Wives share stories of living hell with the other woman
THE other woman has been a part of folk culture for centuries. In fact, as far back as well, BC, concubines were the bane of many wives’ existence. King Solomon was perhaps the biggest hoarder, with his harem consisting of 700 wives, princesses, and 300 concubines. One can just imagine that there was far from peaceful relations in that household.
Today, whether you call her mistress, jezebel, woman on the side, side chick, sweetheart, or homewrecker, this woman — the third wheel when a husband decides to have an affair — can either be a silent partner, holding her corner and causing no harm, or a lit fuse waiting to, or always causing a ruckus.

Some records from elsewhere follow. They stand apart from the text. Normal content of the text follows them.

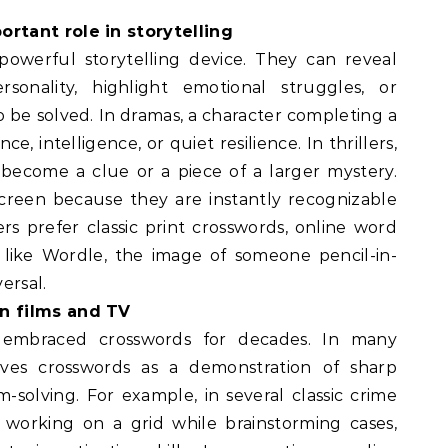
rtant role in storytelling
powerful storytelling device. They can reveal
rsonality, highlight emotional struggles, or
 be solved. In dramas, a character completing a
, intelligence, or quiet resilience. In thrillers,
become a clue or a piece of a larger mystery.
creen because they are instantly recognizable
rs prefer classic print crosswords, online word
 like Wordle, the image of someone pencil-in-
ersal.
n films and TV
 embraced crosswords for decades. In many
olves crosswords as a demonstration of sharp
-solving. For example, in several classic crime
 working on a grid while brainstorming cases,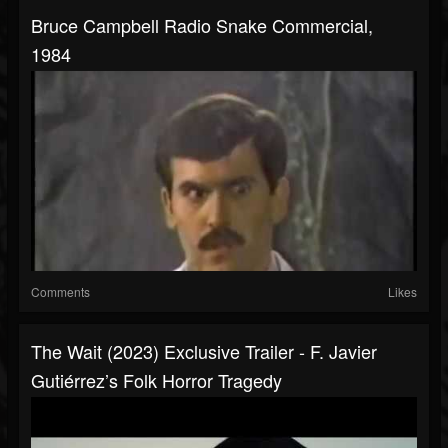
Bruce Campbell Radio Snake Commercial,
1984
Comments
Likes
The Wait (2023) Exclusive Trailer - F. Javier
Gutiérrez’s Folk Horror Tragedy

What’s the most frustrating experience you’ve had with the other woman? These wives share what made their lives a living hell.
Kim-Marie, 38, married 10 years:
She sent me a message on Facebook, right after my second child was born, telling me about their affair. Truly, at that point I was experiencing post-partum depression, and didn’t care at all, and I told her as much — that she should enjoy him. Apparently she wasn’t satisfied because she also found our house number and would call, wanting to talk, found my LinkedIn and sent messages, and when I returned to work she called the office, got my CUG, and then proceeded to harass me by text message. Trust me, I had no interest in this girl, but it seemed that she wanted someone to talk to about what she and my husband were doing, and was shocked that I wasn’t taking the bait. But truth be told, I didn’t even care what he was doing because childbirth had done such a number on my body and mind that, if he wanted to leave, I would have wished him well. Eventually I just told him to rein her in, and the messages stopped. We haven’t even spoken about the affair or whatever it was, but he is home, and is accessible, so I doubt he’s still fooling around.
Christie, 28, married three years:
It was frustrating because he decided to cheat with someone in our neighbourhood, so I couldn’t even bear my shame in peace — everybody knew. We had been trying unsuccessfully to have a baby, even before marriage, and when she contacted me and called me a “mule” that hurt more than anything because it meant that he had shared our struggles with her. I kept my head up, though, because I believe in working for my marriage, even when there’s temptation. He said it was just a brief thing, and it ended, but I still don’t feel comfortable venturing outside our home. We’re in the process of buying a house in another parish, and I’m pregnant with our first child, so I guess God is still working on us.
Stacy-Ann, 44, married 22 years:
She wrote me a letter, a “woman to woman” kinda letter, and sent it by post — yes, when the mailman came and I went out there, there were the regular bills, and this red envelope with a letter from her stating who she was, what she wanted, and explaining that my husband had told her that our marriage was dead, and we were just living together because of the kids. Her letter said she was a decent, moral, and spiritual person who had met her soulmate, and would not give him up. I laughed at first because this poor girl didn’t understand that my husband was broke and all the assets were mine, and he had presented himself otherwise. I told him to do better at controlling his women, but this particular one was serious — it went on for about two years, her contacting me, until I just never heard from her again.
Shanique, 25, married one year:
This isn’t exactly the other woman in that sense, but she’s his baby’s mom, who, I guess, never got over him. She lives in another town so he has to go and visit his daughter. A few days before our wedding she called me to confess that she slept with him on one of the visits and was pregnant again. I can’t tell you how devastated I was, and he confessed that yes, something happened, but he doubted she was telling the truth. And, to be fair to him, she didn’t have a second baby. You might say that I was foolish to go ahead with the wedding, but I love him. I’ve set limitations for how they should interact for their daughter’s sake, but she still finds ways to frustrate me everyday, and make me think that something is going on. Having to deal with this for 15 more years is a terrifying thought.